● **Work instruction**
Update the entries below by replacing "Lifestyle" with "Stil de viață" everywhere it occurs, keeping every other line unchanged. Leave the pictures out of your answer.

● **Data for this exercise**
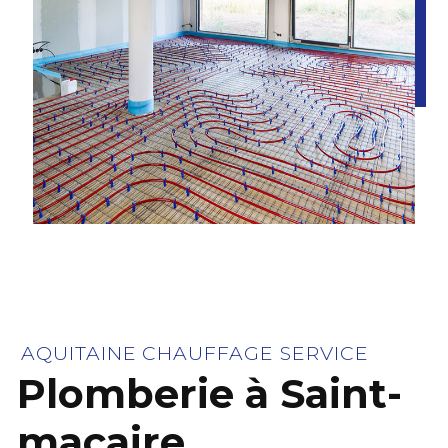
AQUITAINE CHAUFFAGE SERVICE
Plomberie à Saint-
macaire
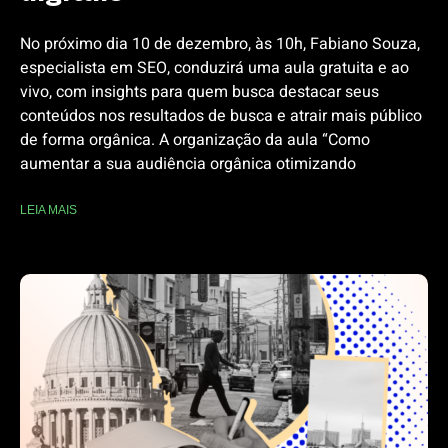
No próximo dia 10 de dezembro, às 10h, Fabiano Souza,
especialista em SEO, conduzirá uma aula gratuita e ao
vivo, com insights para quem busca destacar seus
conteúdos nos resultados de busca e atrair mais público
de forma orgânica. A organização da aula “Como
aumentar a sua audiência orgânica otimizando
LEIA MAIS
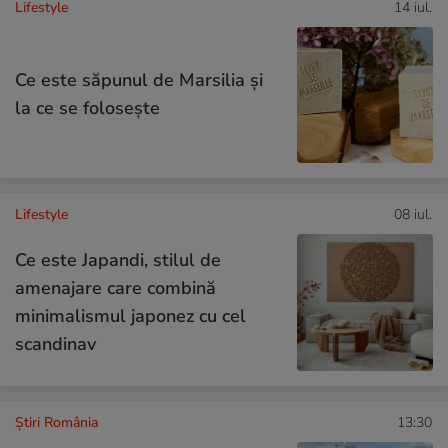
Lifestyle
14 iul.
Ce este săpunul de Marsilia și
la ce se folosește
Lifestyle
08 iul.
Ce este Japandi, stilul de
amenajare care combină
minimalismul japonez cu cel
scandinav
Știri România
13:30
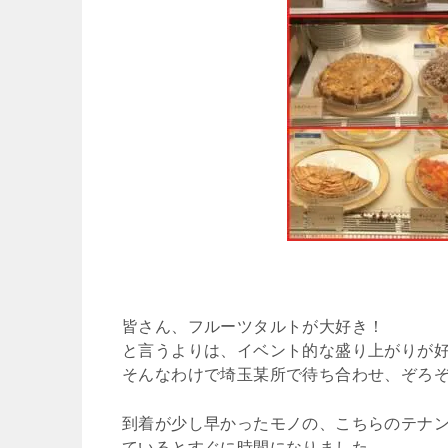
皆さん、フルーツタルトが大好き！
と言うよりは、イベント的な盛り上がりが好
そんなわけで埼玉某所で待ち合わせ、ぞろ
到着が少し早かったモノの、こちらのテナ
ているとすぐに時間になりました。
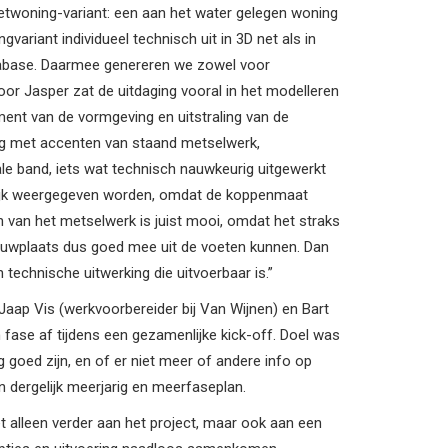
etwoning-variant: een aan het water gelegen woning
ariant individueel technisch uit in 3D net als in
atabase. Daarmee genereren we zowel voor
oor Jasper zat de uitdaging vooral in het modelleren
ent van de vormgeving en uitstraling van de
ng met accenten van staand metselwerk,
e band, iets wat technisch nauwkeurig uitgewerkt
ijk weergegeven worden, omdat de koppenmaat
n van het metselwerk is juist mooi, omdat het straks
ouwplaats dus goed mee uit de voeten kunnen. Dan
technische uitwerking die uitvoerbaar is.”
ap Vis (werkvoorbereider bij Van Wijnen) en Bart
 fase af tijdens een gezamenlijke kick-off. Doel was
 goed zijn, en of er niet meer of andere info op
n dergelijk meerjarig en meerfaseplan.
t alleen verder aan het project, maar ook aan een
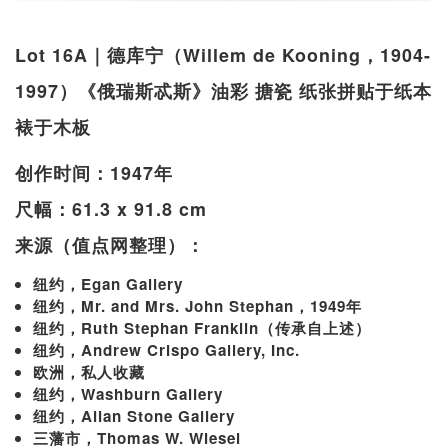
Lot 16A｜德库宁（Willem de Kooning，1904-
1997）《俄瑞斯忒斯》油彩 搪瓷 纸张拼贴于纸本
裱于木板
创作时间：1947年
尺幅：61.3 x 91.8 cm
来源（值点网整理）：
纽约，Egan Gallery
纽约，Mr. and Mrs. John Stephan，1949年
纽约，Ruth Stephan Franklin（传承自上述）
纽约，Andrew Crispo Gallery, Inc.
欧洲，私人收藏
纽约，Washburn Gallery
纽约，Allan Stone Gallery
三藩市，Thomas W. Wiesel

● **Solution**
AQUITAINE CHAUFFAGE SERVICE
Plomberie à Saint-
macaire
No próximo dia 10 de dezembro, às 10h, Fabiano Souza,
especialista em SEO, conduzirá uma aula gratuita e ao
vivo, com insights para quem busca destacar seus
conteúdos nos resultados de busca e atrair mais público
de forma orgânica. A organização da aula “Como
aumentar a sua audiência orgânica otimizando
LEIA MAIS
Stil de viață
14 iul.
Ce este săpunul de Marsilia și
la ce se folosește
Stil de viață
08 iul.
Ce este Japandi, stilul de
amenajare care combină
minimalismul japonez cu cel
scandinav
Știri România
13:30
皆さん、フルーツタルトが大好き！
と言うよりは、イベント的な盛り上がりが好
そんなわけで埼玉某所で待ち合わせ、ぞろ
到着が少し早かったモノの、こちらのテナ
ているとすぐに時間になりました。
etwoning-variant: een aan het water gelegen woning
ariant individueel technisch uit in 3D net als in
atabase. Daarmee genereren we zowel voor
oor Jasper zat de uitdaging vooral in het modelleren
ent van de vormgeving en uitstraling van de
ng met accenten van staand metselwerk,
e band, iets wat technisch nauwkeurig uitgewerkt
ijk weergegeven worden, omdat de koppenmaat
n van het metselwerk is juist mooi, omdat het straks
ouwplaats dus goed mee uit de voeten kunnen. Dan
technische uitwerking die uitvoerbaar is.”
ap Vis (werkvoorbereider bij Van Wijnen) en Bart
 fase af tijdens een gezamenlijke kick-off. Doel was
 goed zijn, en of er niet meer of andere info op
n dergelijk meerjarig en meerfaseplan.
t alleen verder aan het project, maar ook aan een
Lot 16A｜德库宁（Willem de Kooning，1904-
1997）《俄瑞斯忒斯》油彩 搪瓷 纸张拼贴于纸本
裱于木板
创作时间：1947年
尺幅：61.3 x 91.8 cm
来源（值点网整理）：
纽约，Egan Gallery
纽约，Mr. and Mrs. John Stephan，1949年
纽约，Ruth Stephan Franklin（传承自上述）
纽约，Andrew Crispo Gallery, Inc.
欧洲，私人收藏
纽约，Washburn Gallery
纽约，Allan Stone Gallery
三藩市，Thomas W. Wiesel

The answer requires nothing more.